Apart from the pictures, every part of the records below gets retyped exactly.

**Provided entries:**
++++++++++

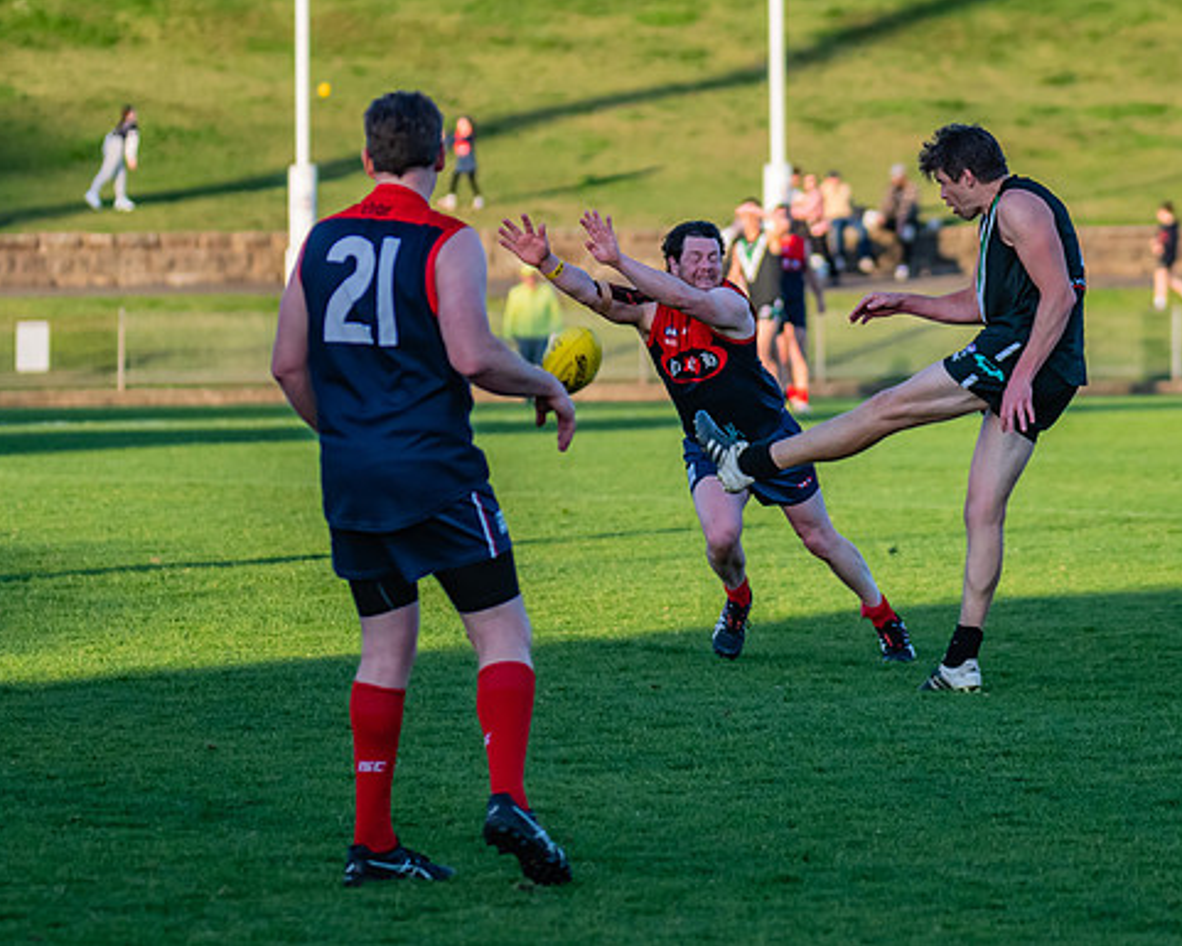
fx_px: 10812
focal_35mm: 309
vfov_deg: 5.0
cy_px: 372
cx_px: 882
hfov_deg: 6.3
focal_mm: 170
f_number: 4
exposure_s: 1/1600
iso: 800
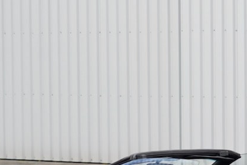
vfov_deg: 4.9
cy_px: 153
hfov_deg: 7.4
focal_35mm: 278
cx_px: 223
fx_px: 1909
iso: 100
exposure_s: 1/125
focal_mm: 91
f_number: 5
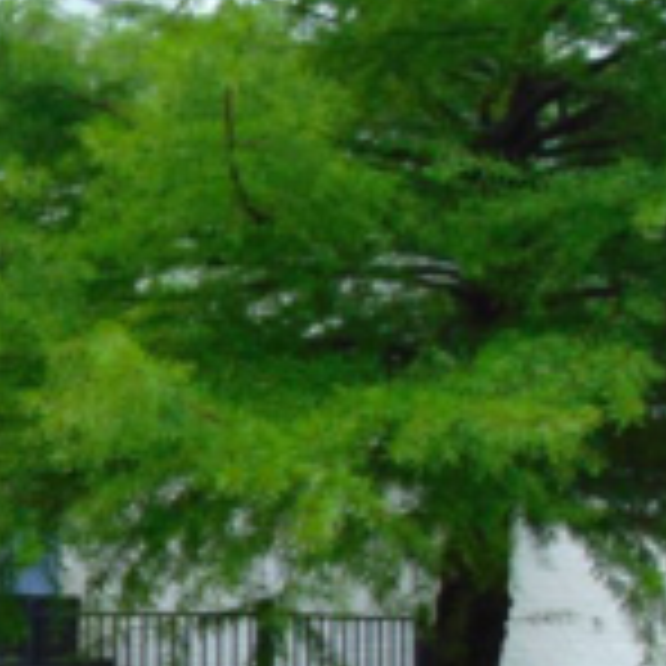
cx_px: -218
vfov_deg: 12.4
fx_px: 3026
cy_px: 702
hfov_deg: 12.2
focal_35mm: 139
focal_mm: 6.3
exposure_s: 1/160
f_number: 3.2
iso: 80
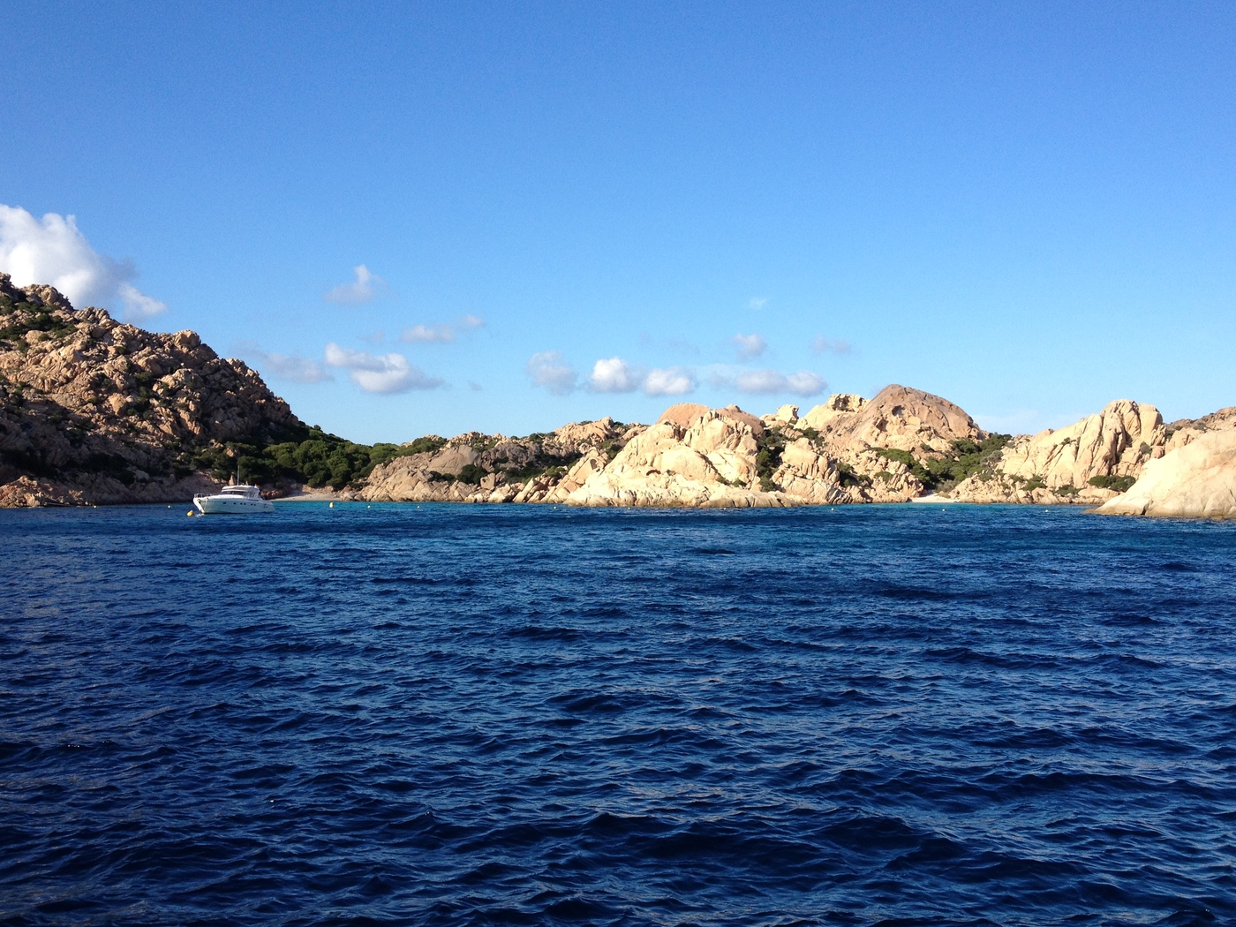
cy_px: 468
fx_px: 1428
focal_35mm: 40
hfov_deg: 46.8
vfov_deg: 36.0
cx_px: 649
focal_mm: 4.28
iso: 64
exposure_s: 1/1284
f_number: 2.4
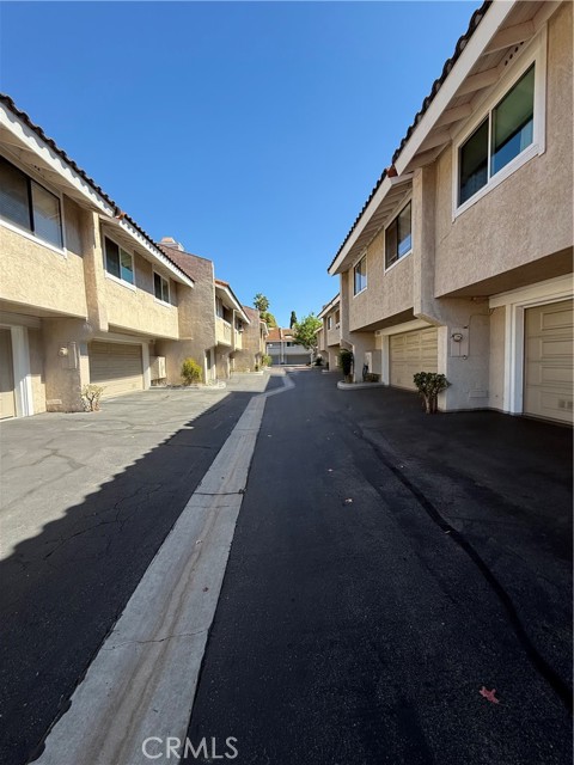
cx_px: 287
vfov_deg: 102.1
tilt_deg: -4.0
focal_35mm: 14
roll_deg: +1.6
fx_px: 310
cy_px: 382
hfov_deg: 85.7
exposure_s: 1/820
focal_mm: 2.22
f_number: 2.2
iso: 50
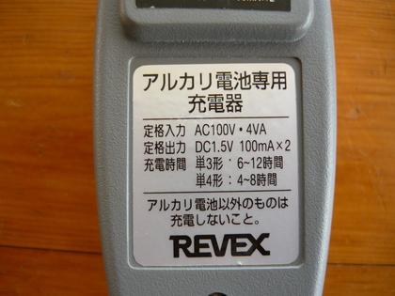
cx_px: 198
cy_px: 148
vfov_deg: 42.9
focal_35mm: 33
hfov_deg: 55.4
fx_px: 377
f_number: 2.8
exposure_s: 1/100
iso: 100
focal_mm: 5.5
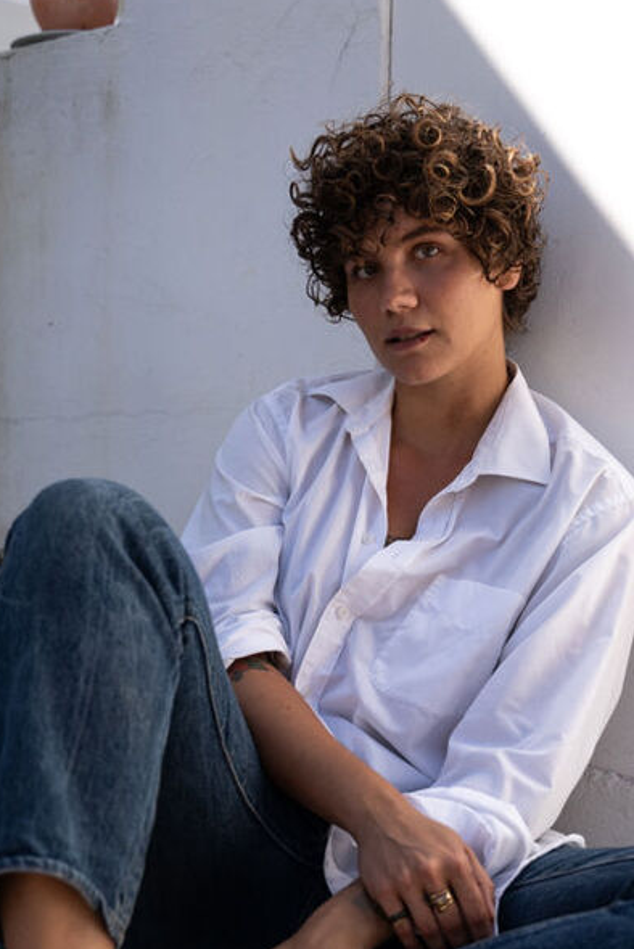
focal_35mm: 63
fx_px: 1668
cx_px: 304
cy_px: 627
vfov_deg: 31.5
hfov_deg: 21.5
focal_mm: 36.7
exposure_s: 1/8000
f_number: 2.8
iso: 640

++++++++++

**Response:**
fx_px: 10812
focal_35mm: 309
vfov_deg: 5.0
cy_px: 372
cx_px: 882
hfov_deg: 6.3
focal_mm: 170
f_number: 4
exposure_s: 1/1600
iso: 800
vfov_deg: 4.9
cy_px: 153
hfov_deg: 7.4
focal_35mm: 278
cx_px: 223
fx_px: 1909
iso: 100
exposure_s: 1/125
focal_mm: 91
f_number: 5
cx_px: -218
vfov_deg: 12.4
fx_px: 3026
cy_px: 702
hfov_deg: 12.2
focal_35mm: 139
focal_mm: 6.3
exposure_s: 1/160
f_number: 3.2
iso: 80
cy_px: 468
fx_px: 1428
focal_35mm: 40
hfov_deg: 46.8
vfov_deg: 36.0
cx_px: 649
focal_mm: 4.28
iso: 64
exposure_s: 1/1284
f_number: 2.4
cx_px: 287
vfov_deg: 102.1
tilt_deg: -4.0
focal_35mm: 14
roll_deg: +1.6
fx_px: 310
cy_px: 382
hfov_deg: 85.7
exposure_s: 1/820
focal_mm: 2.22
f_number: 2.2
iso: 50
cx_px: 198
cy_px: 148
vfov_deg: 42.9
focal_35mm: 33
hfov_deg: 55.4
fx_px: 377
f_number: 2.8
exposure_s: 1/100
iso: 100
focal_mm: 5.5
focal_35mm: 63
fx_px: 1668
cx_px: 304
cy_px: 627
vfov_deg: 31.5
hfov_deg: 21.5
focal_mm: 36.7
exposure_s: 1/8000
f_number: 2.8
iso: 640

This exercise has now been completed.